Le risque concurrentiel est sévère. Prom ne concurrence pas seulement les L2 Ethereum établis tels qu’Arbitrum, Optimism, Base, Starknet, Linea, Scroll, ZKsync et les chaînes liées à Polygon, mais aussi les frameworks d’appchain tels que Polygon CDK, OP Stack, Arbitrum Orbit, ZK Stack, Cosmos SDK, les subnets Avalanche et les piles de rollups modulaires émergentes. Nombre de ces alternatives disposent d’une liquidité plus profonde, d’une meilleure notoriété auprès des développeurs, de bases de stablecoins plus importantes ou d’une distribution institutionnelle plus claire. Le facteur différenciant de Prom est son zkEVM multichaîne et sa thèse de soumission de preuves inter-écosystèmes, mais cela ne se reflète pas encore dans la TVL, les revenus de frais ou une domination évidente en matière d’applications. Le secteur plus large des solutions de couche 2 fait également face à des risques structurels liés aux séquenceurs centralisés et aux solutions alternatives de disponibilité des données ; la discussion de L2BEAT sur les stades de disponibilité des données souligne que les systèmes de DA hors chaîne ou alternatifs introduisent des hypothèses de confiance supplémentaires, même lorsque des preuves de validité sont présentes.

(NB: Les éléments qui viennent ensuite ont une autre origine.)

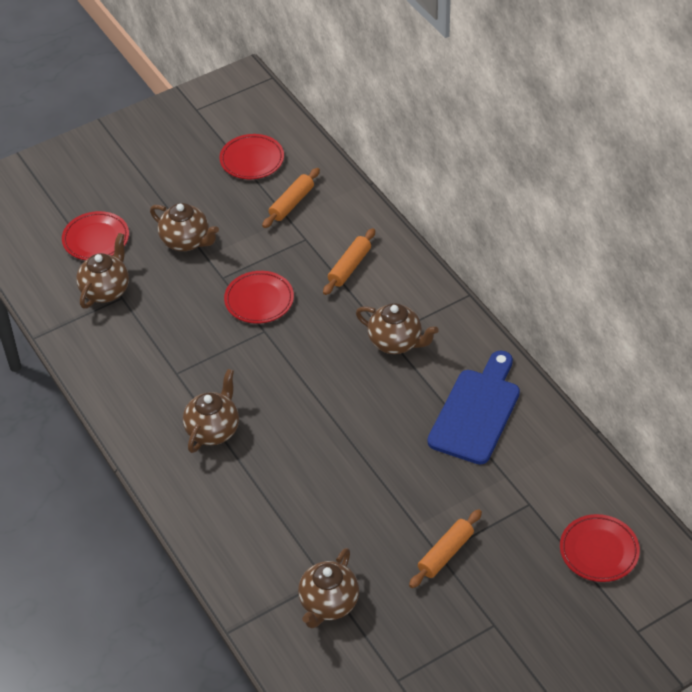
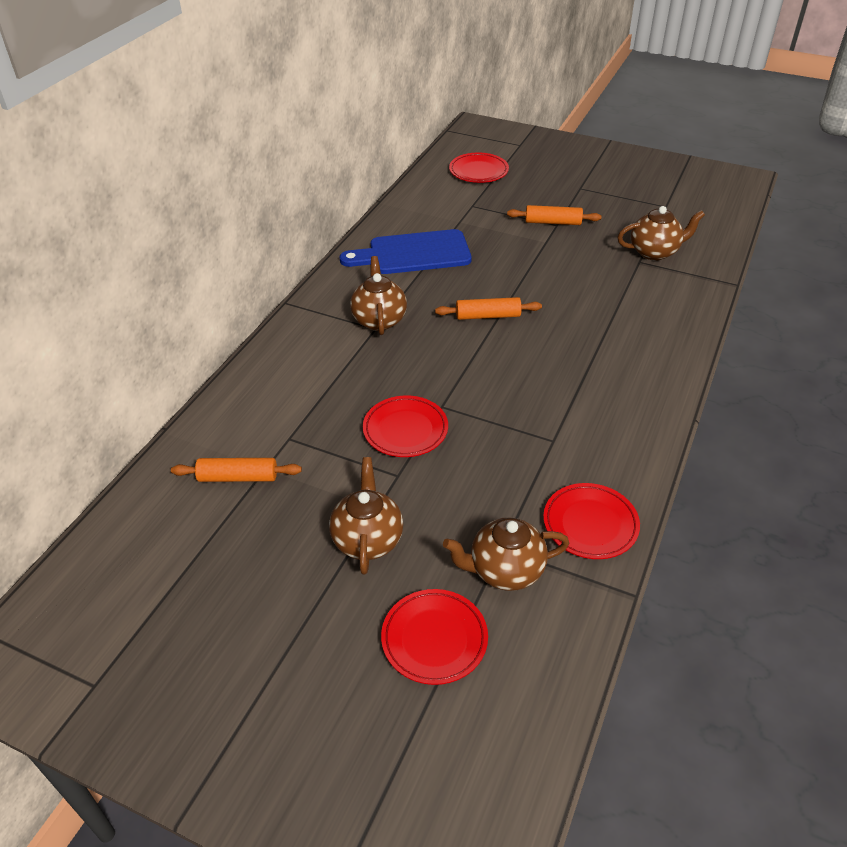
camera: 125 degrees left, 5 degrees down
brown teapot [183,369,239,453] -> none
red plate [220,134,284,179] -> red plate moved to [543,483,640,559]
orange rolling pin [323,228,375,295] -> orange rolling pin moved to [435,297,542,320]

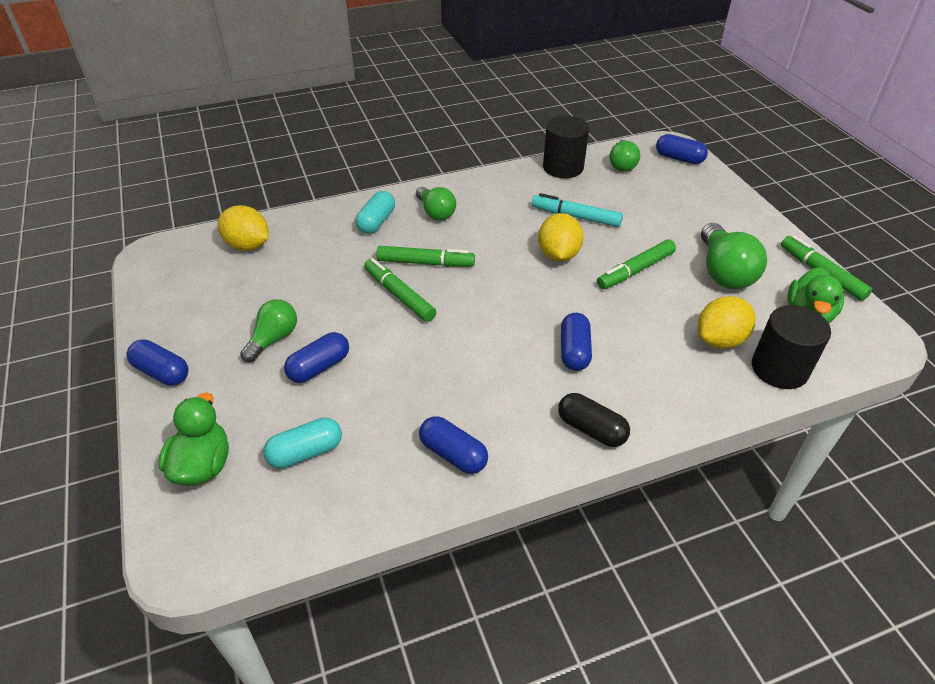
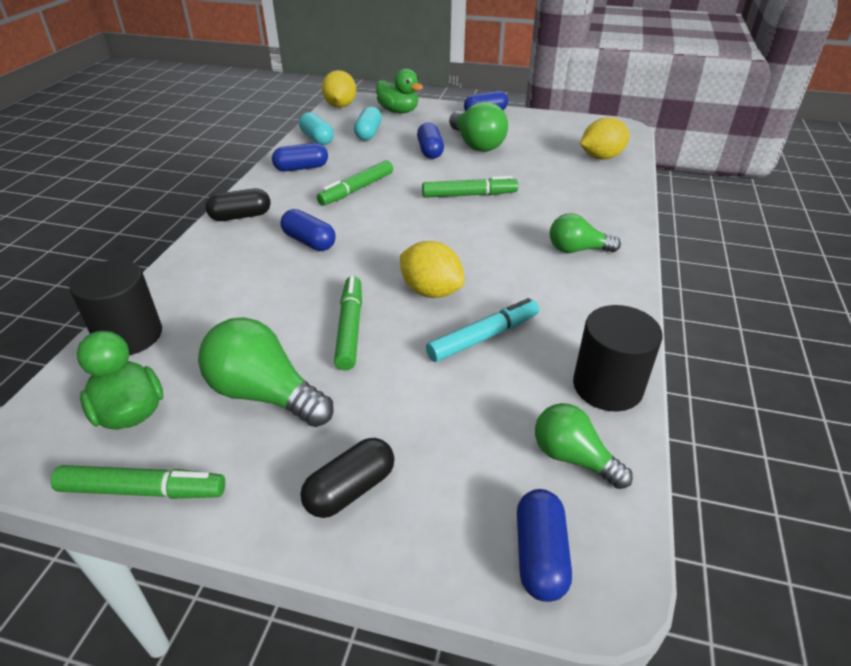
camera: 125 degrees right, 5 degrees down
green light bulb [240,299,297,362] -> green light bulb [449,101,508,152], size x1.56
turquoise capsule [356,191,395,234] -> turquoise capsule moved to [299,112,334,145]
green marker [376,246,475,267] -> green marker moved to [317,160,393,206]
blue capsule [656,134,708,164] -> blue capsule turned 60 degrees counterclockwise [517,489,572,602]
yellow lemon [698,296,756,349] -> yellow lemon moved to [322,70,356,108]
none -> black capsule [300,438,394,518]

Quelles sont les perspectives d’avenir pour Prom ?
L’avenir de Prom dépend de sa capacité à transformer un déploiement zkEVM/CDK techniquement crédible en un environnement d’exécution différencié avec de vrais utilisateurs, une demande de frais et une rétention des développeurs.
Les domaines de développement vérifiés à court terme incluent la maturation de la DAO, la gouvernance déléguée, les mécanismes de revue des validateurs, les programmes de subventions et de trésorerie, et la poursuite des travaux autour du positionnement économique multichaîne et des agents IA, comme le reflètent le Prom DAO Memorandum, la documentation de gouvernance du projet et son article d’avril 2026 sur l’économie des agents IA.
Le langage de la feuille de route est ambitieux sur le plan directionnel, mais ne constitue pas une garantie technique ferme : Prom a encore besoin d’une liquidité plus profonde, d’objectifs de décentralisation plus clairs pour le séquenceur et le prouveur, de garanties crédibles en matière de disponibilité des données, d’une meilleure transparence sur la tokénomique et la distribution des frais, ainsi que d’applications générant une utilisation organique plutôt que de simples portefeuilles, quêtes ou logos de partenaires.
Aucune prévision de prix n’est justifiée.
Le cas d’usage de Prom en tant qu’infrastructure n’est viable que s’il résout les mêmes problèmes difficiles que le reste du marché des L2 modulaires : acquisition durable de développeurs, inclusion de transactions résistante à la censure, ponts sûrs, applications génératrices de frais et décentralisation crédible. Son profil d’offre fixe ou quasi fixe peut réduire le risque de dilution du jeton, mais la rareté du jeton ne crée pas à elle seule de valeur pour le protocole sans demande pour l’espace de bloc et la gouvernance. En termes institutionnels, PROM demeure un actif d’infrastructure small cap à haut risque : techniquement aligné sur des thèmes industriels importants tels que les zkEVM, Polygon CDK, le règlement inter-chaînes et les paiements d’agents IA, mais manquant encore des métriques d’échelle, de la base de frais et de la profondeur d’écosystème qui en feraient un réseau de couche 2 éprouvé plutôt qu’une thèse en évolution.